A reason for the failure of such projects is the very high production estimates used to show a positive cash-flow projection. In the case of the Vrede dairy, milk production per cow is estimated at 45l/day. This is higher than any other SA dairy farmer can achieve with a 500-cow herd.
In addition, many beneficiaries do not understand the difference between gross income and profit and put pressure on their own elected managers to pay out all income received. In time, the project starts selling production animals or equipment and then fails.
While most of the beneficiary-driven empowerment projects have failed and more will do so in future, many successful empowerment projects have been developed with the co-operation of farmers, farm labourers, government and financial institutions. These share-equity schemes enable farm workers to become part owners in lucrative agricultural businesses.
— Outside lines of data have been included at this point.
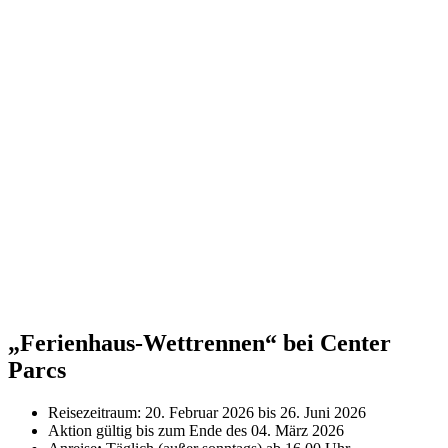
„Ferienhaus-Wettrennen“ bei Center
Parcs
Reisezeitraum: 20. Februar 2026 bis 26. Juni 2026
Aktion gültig bis zum Ende des 04. März 2026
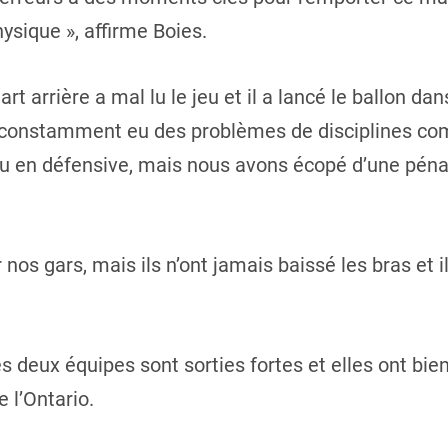
hysique », affirme Boies.
rt arrière a mal lu le jeu et il a lancé le ballon da
s constamment eu des problèmes de disciplines c
u en défensive, mais nous avons écopé d’une pénal
nos gars, mais ils n’ont jamais baissé les bras et i
s deux équipes sont sorties fortes et elles ont bien 
e l’Ontario.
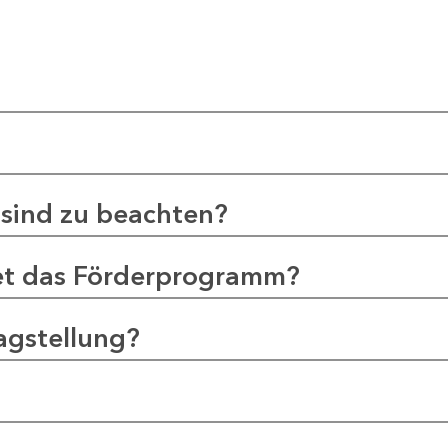
sind zu beachten?
et das Förderprogramm?
agstellung?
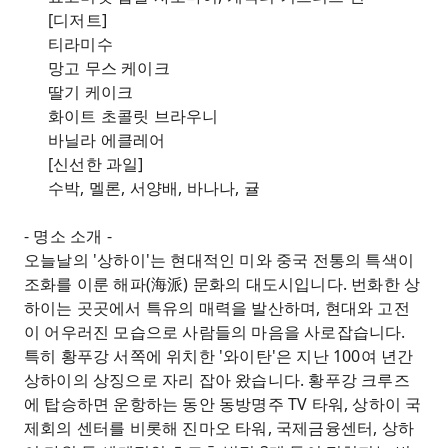
[디저트]
티라미수
망고 무스 케이크
딸기 케이크
화이트 초콜릿 브라우니
바닐라 에클레어
[신선한 과일]
수박, 멜론, 서양배, 바나나, 귤
- 명소 소개 -
오늘날의 '상하이'는 현대적인 미와 중국 전통의 특색이
조화를 이룬 해파(海派) 문화의 대도시입니다. 번화한 상
하이는 곳곳에서 특유의 매력을 발산하며, 현대와 고전
이 어우러진 모습으로 사람들의 마음을 사로잡습니다.
특히 황푸강 서쪽에 위치한 '와이탄'은 지난 100여 년간
상하이의 상징으로 자리 잡아 왔습니다. 황푸강 크루즈
에 탑승하면 운항하는 동안 동방명주 TV 타워, 상하이 국
제회의 센터를 비롯해 진마오 타워, 국제금융센터, 상하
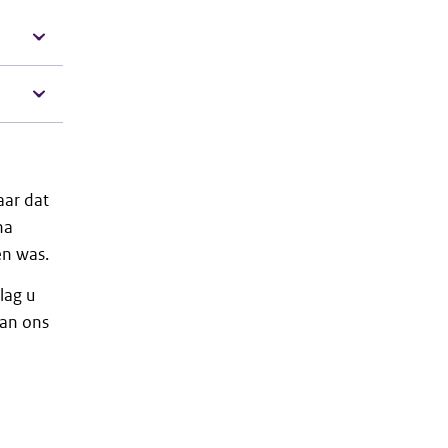
aar dat
na
en was.
lag u
van ons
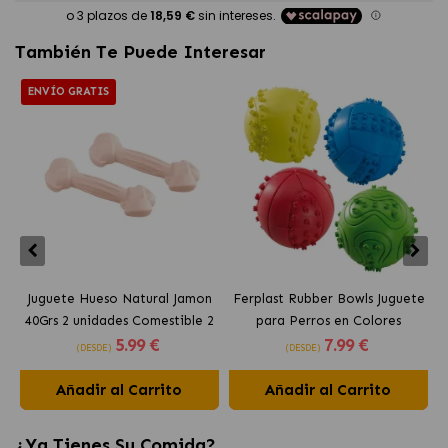
También Te Puede Interesar
ENVÍO GRATIS
Juguete Hueso Natural Jamon
Ferplast Rubber Bowls Juguete
40Grs 2 unidades Comestible 2
para Perros en Colores
5
.99 €
7
.99 €
unidades Ferplast
Surtidos
(DESDE)
(DESDE)
Añadir al Carrito
Añadir al Carrito
¿Ya Tienes Su Comida?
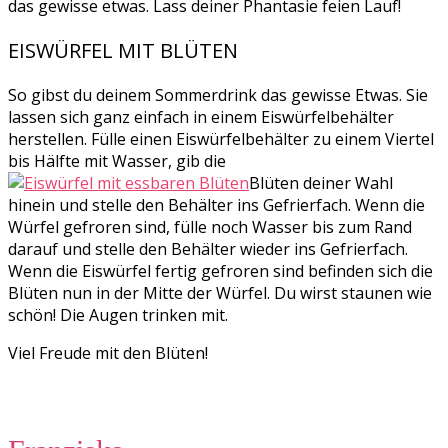
das gewisse etwas. Lass deiner Phantasie feien Lauf!
EISWÜRFEL MIT BLÜTEN
So gibst du deinem Sommerdrink das gewisse Etwas. Sie
lassen sich ganz einfach in einem Eiswürfelbehälter
herstellen. Fülle einen Eiswürfelbehälter zu einem Viertel
bis Hälfte mit Wasser, gib die
Blüten deiner Wahl
hinein und stelle den Behälter ins Gefrierfach. Wenn die
Würfel gefroren sind, fülle noch Wasser bis zum Rand
darauf und stelle den Behälter wieder ins Gefrierfach.
Wenn die Eiswürfel fertig gefroren sind befinden sich die
Blüten nun in der Mitte der Würfel. Du wirst staunen wie
schön! Die Augen trinken mit.
Viel Freude mit den Blüten!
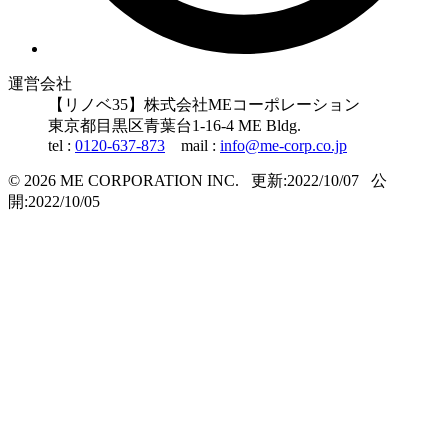
運営会社
【リノベ35】株式会社MEコーポレーション
東京都
目黒区
青葉台1-16-4 ME Bldg.
tel :
0120-637-873
mail :
info@me-corp.co.jp
© 2026 ME CORPORATION INC.
更新:2022/10/07
公
開:2022/10/05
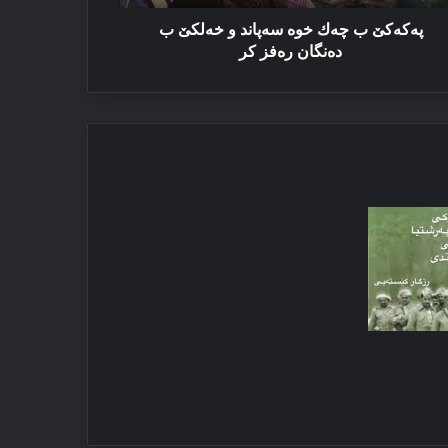
نگان
فز
پەكەكێ ب چەك خوە سەپاند و خەلكێ ب
دەنگان رەفز كر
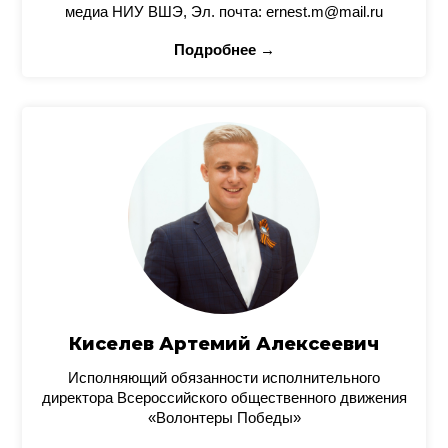
медиа НИУ ВШЭ, Эл. почта: ernest.m@mail.ru
Подробнее →
Киселев Артемий Алексеевич
Исполняющий обязанности исполнительного
директора Всероссийского общественного движения
«Волонтеры Победы»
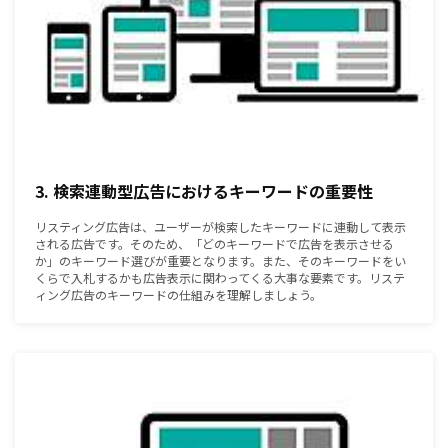
3. 検索連動型広告におけるキーワードの重要性
リスティング広告は、ユーザーが検索したキーワードに連動して表示
される広告です。そのため、「どのキーワードで広告を表示させる
か」のキーワード選びが重要となります。また、そのキーワードをい
くらで入札するかも広告表示に関わってくる大事な要素です。リステ
ィング広告のキーワードの仕組みを理解しましょう。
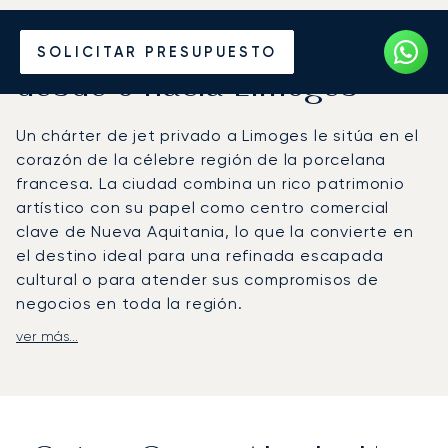
Alquile un Jet Privado
SOLICITAR PRESUPUESTO
desde o hacia Limoges
Un chárter de jet privado a Limoges le sitúa en el
corazón de la célebre región de la porcelana
francesa. La ciudad combina un rico patrimonio
artístico con su papel como centro comercial
clave de Nueva Aquitania, lo que la convierte en
el destino ideal para una refinada escapada
cultural o para atender sus compromisos de
negocios en toda la región.
ver más...
Organizamos cada detalle de su vuelo
adaptándonos a su agenda personal,
ofreciéndole una flexibilidad total para sus planes
de viaje. De este modo, garantizamos que usted
viaje cuando más le convenga, llegando relajado y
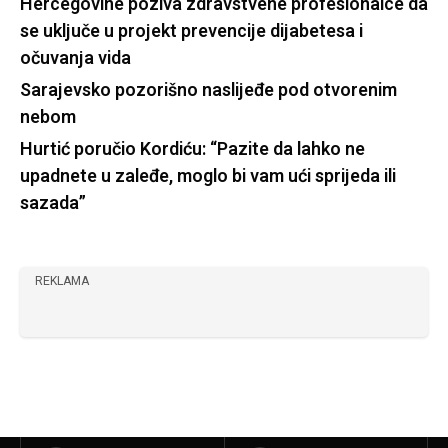
Hercegovine poziva zdravstvene profesionalce da
se uključe u projekt prevencije dijabetesa i
očuvanja vida
Sarajevsko pozorišno naslijeđe pod otvorenim
nebom
Hurtić poručio Kordiću: “Pazite da lahko ne
upadnete u zaleđe, moglo bi vam ući sprijeda ili
sazada”
REKLAMA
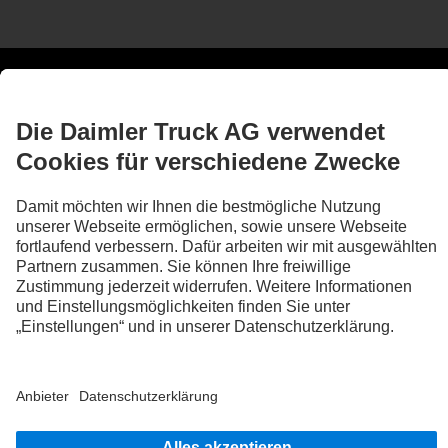
Technische Daten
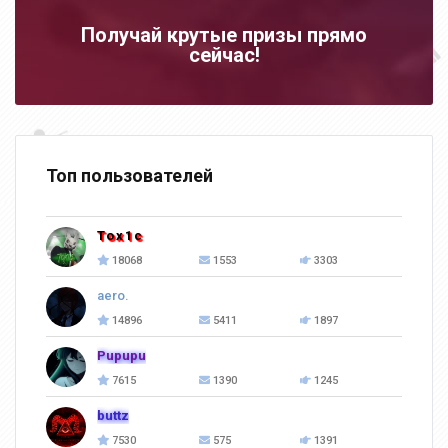
Получай крутые призы прямо
сейчас!
Топ пользователей
Tox1c
18068
1553
3303
aero.
14896
5411
1897
Pupupu
7615
1390
1245
buttz
7530
575
1391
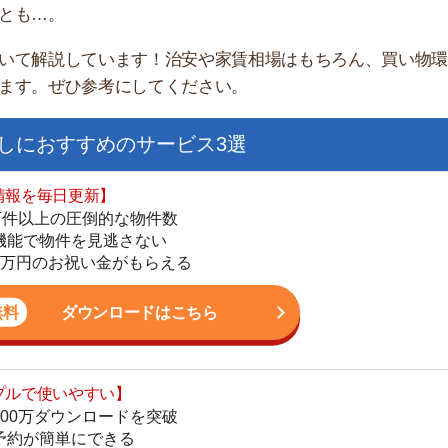
すすめのサービス3選
日更新】
上の圧倒的な物件数
件を見逃さない
お祝い金がもらえる
ダウンロードはこちら
街
いやすい】
一
ダウンロードを突破
同
単にできる
家
最低金額保証
部
ダウンロードはこちら
物
大
エ
を紹介してくれる】
引
すべての物件を網羅
シ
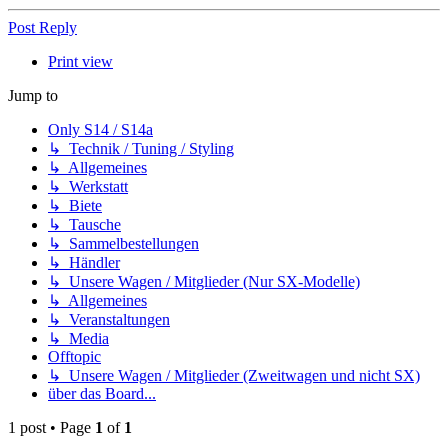
Post Reply
Print view
Jump to
Only S14 / S14a
↳ Technik / Tuning / Styling
↳ Allgemeines
↳ Werkstatt
↳ Biete
↳ Tausche
↳ Sammelbestellungen
↳ Händler
↳ Unsere Wagen / Mitglieder (Nur SX-Modelle)
↳ Allgemeines
↳ Veranstaltungen
↳ Media
Offtopic
↳ Unsere Wagen / Mitglieder (Zweitwagen und nicht SX)
über das Board...
1 post • Page
1
of
1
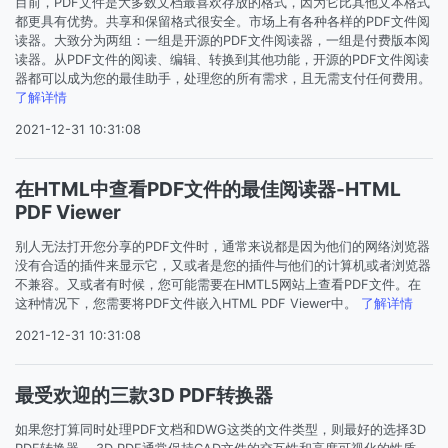
目前，PDF文件是大多数文档最喜欢存放的格式，因为它比其他文本格式
都更具有优势。共享和保留格式很安全。市场上有各种各样的PDF文件阅
读器。大致分为两组：一组是开源的PDF文件阅读器，一组是付费版本阅
读器。从PDF文件的阅读、编辑、转换到其他功能，开源的PDF文件阅读
器都可以成为您的最佳助手，处理您的所有需求，且无需支付任何费用。
了解详情
2021-12-31 10:31:08
在HTML中查看PDF文件的最佳阅读器-HTML
PDF Viewer
别人无法打开您分享的PDF文件时，通常来说都是因为他们的网络浏览器
没有合适的插件来显示它，又或者是您的插件与他们的计算机或者浏览器
不兼容。又或者有时候，您可能需要在HMTL5网站上查看PDF文件。在
这种情况下，您需要将PDF文件嵌入HTML PDF Viewer中。
了解详情
2021-12-31 10:31:08
最受欢迎的三款3D PDF转换器
如果您打算同时处理PDF文档和DWG这类的文件类型，则最好的选择3D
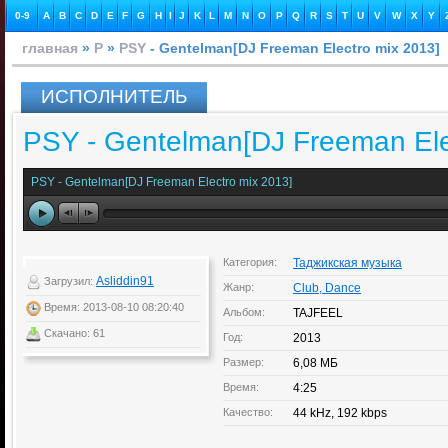
0-9
A
B
C
D
E
F
G
H
I
J
K
L
M
N
O
P
Q
R
S
T
U
V
W
X
Y
главная
»
P
»
PSY
- Gentelman[DJ Freeman Electro mix 2013]
ИСПОЛНИТЕЛЬ
PSY - Gentelman[DJ Freeman Ele
PSY - Gentelman[DJ Freeman Electro mix 2013]
Категория:
Таджикская музыка
Asliddin91
Загрузил:
Жанр:
Club, Dance
Время: 2013-08-10 08:20:40
Альбом:
TAJFEEL
Скачано: 61
Год:
2013
Размер:
6,08 МБ
Время:
4:25
Качество:
44 kHz, 192 kbps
The recipes for successful share-equity schemes are well-known and there are many agricultural consultants who can guide farmers wanting to develop such a project. The social benefits of having farm labourers as part-owners of farm businesses outshine the extra effort and cost of developing these projects. Apparently, black organised agriculture is opposed to these schemes, for reasons that are not entirely clear. However, the projects remain to date the only way of successful and sustainable transformation.
In the former homelands, people have been farming since long before 1994. In most cases, they are already good stockmen and have the skills needed to become full-scale commercial farmers. Every year the producer organisations and agricultural writers acknowledge the successes of these farmers. Small-scale farmers can compete with commercial farmers for a number of reasons. The opportunity cost of their own labour is very low and in most cases, zero, and they can sell directly to neighbours, thereby limiting marketing cost.
Over the past 19 years, many models for land reform have been developed and used. Currently, though, it seems as if only the share-equity schemes and the mentoring of existing small-scale farmers hold any promise. Farmers are willing and ready to use these models. Unfortunately, the level of corruption within the system makes it difficult for farmers and producer organisations who want to remain ethical to get plans approved.
Dr Koos Coetzee is an agricultural economist at the MPO. All opinions expressed are his own and do not reflect MPO policy.